Female carriers typically don’t have any symptoms of BMD, however up to 20 percent may show symptoms of cardiomyopathy or other muscle weakness. Sons of women who carry a mutated gene have a 50 percent chance of having BMD. Daughters of female carriers have a 50 percent chance of being BMD carriers.
BMD usually runs in families, but it's possible for a family with no history of the condition to have a son who has the disease or a daughter who’s a carrier. Sometimes new dystrophin gene mutations occur in a mother's egg cells. Once a new mutation passes to a son or daughter, it can be passed to the next generation.
Becker Muscular Dystrophy Symptoms and Effects
Becker muscular dystrophy symptoms and effects develop slowly, with symptoms appearing between ages 5 and 15. Kids usually get diagnosed with the condition after age 7.
Children who have BMD might experience weakness of the lower body that causes:
- Walking difficulty that gets worse over time.
- Frequent falls.
- Loss of balance and coordination.
- Trouble getting up from the floor and climbing stairs.
- Trouble jumping, hopping and running.
- Loss of muscle mass.
- Toe walking.
Other symptoms might include:
- Muscle weakness in the neck, arms or other areas of the body.
- Trouble breathing.
- Cognitive problems.
Becker Muscular Dystrophy Diagnosis and Treatment
The following tests are used to diagnose BMD.
- Physical exam: A physical exam tests gross motor abilities.
- Creatine kinase (CK) level: This blood test measures levels of an enzyme called CK, which is produced by damaged muscles. High CK levels can mean that muscles are degenerating due to conditions such as muscular dystrophy.
- Genetic testing: This blood test reveals mutations in the gene responsible for BMD. Female relatives of boys who have BMD can get a genetic test to see if they are carriers.
- Muscle biopsy test: If needed, doctors remove a small sample (this is called a biopsy) of muscle tissue. They examine the sample under a microscope, looking for signs of muscle degeneration.
Although there is no cure for BMD, the right care can reduce complications and improve quality of life for your child. Current Becker muscular dystrophy research and treatments focus on slowing, and eventually preventing, the muscle degeneration associated with the disease.

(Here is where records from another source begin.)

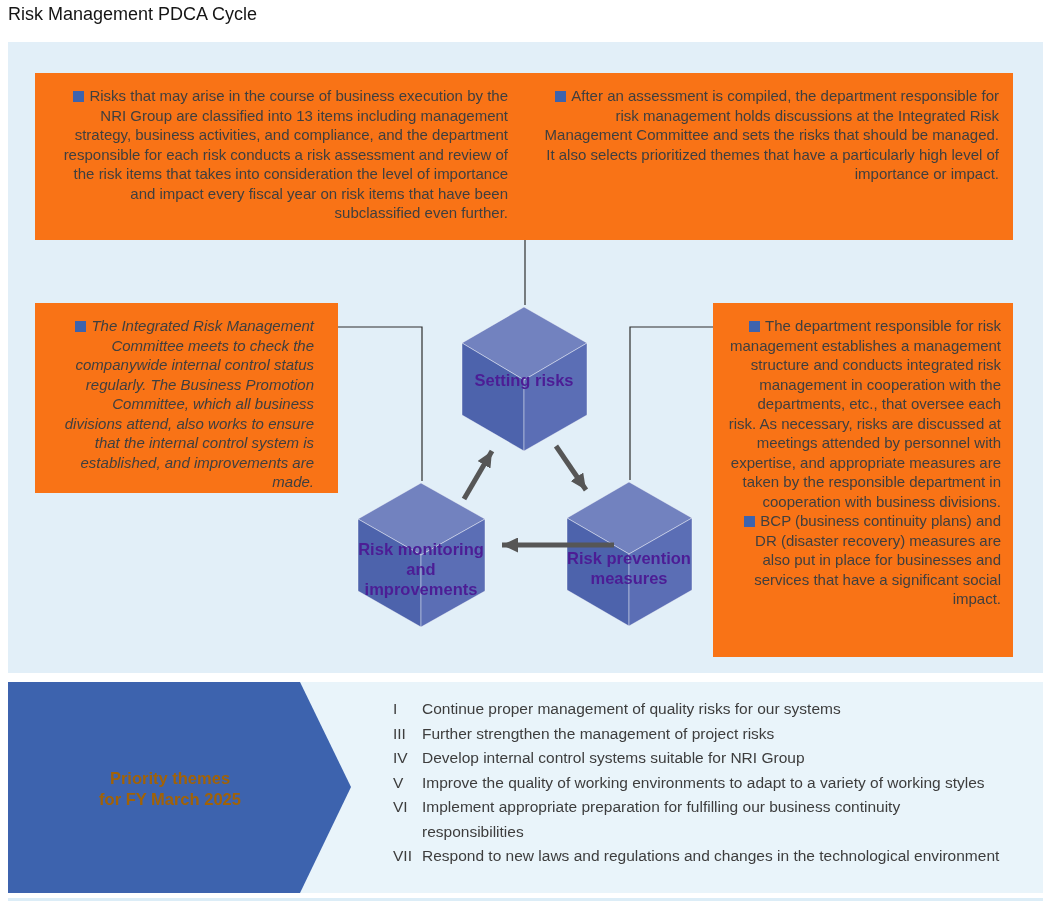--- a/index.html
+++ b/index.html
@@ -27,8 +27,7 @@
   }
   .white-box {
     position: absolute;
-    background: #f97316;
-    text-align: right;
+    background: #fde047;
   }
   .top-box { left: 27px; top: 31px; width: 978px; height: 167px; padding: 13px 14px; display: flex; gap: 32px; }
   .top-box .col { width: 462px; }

As soon as specialists at Gillette Children’s Specialty Healthcare make a diagnosis, our team works with your family to create a custom care plan, including regular checkups.
As your child gets older, you can rely on age-appropriate treatment through Gillette Lifetime Specialty Healthcare for teens (16 and older) and adults.
If your child has Becker muscular dystrophy, our team of internationally recognized specialists will work closely with you to create a treatment plan that fits your unique needs. Through the Muscular Dystrophy Association Care Center at Gillette, your child will receive care from one of the Twin Cities’ largest groups of pediatric neurologists, pediatric rehabilitation medicine specialists and pediatric orthopedic surgeons. You might work with experts in cardiology and other areas related to muscle disorders, including:
Testing and Diagnostic Services
- Electromyography test.
- Electrocardiogram (EKG) test.
- Functional ability tests.
- Molecular genetic tests.
- Muscle functional and strength tests.
- Respiratory function tests.
- Seating evaluations.
- Sleep studies (polysomnography).
- Swallowing studies (fluoroscopy).
- Child life specialists.
- Neuropalliative care.
- Social workers.
- Therapeutic recreation specialists.
At Gillette, you won’t be left trying to figure out which services are best for your child. We’ll help you determine the specialties and services that will be most helpful to your family.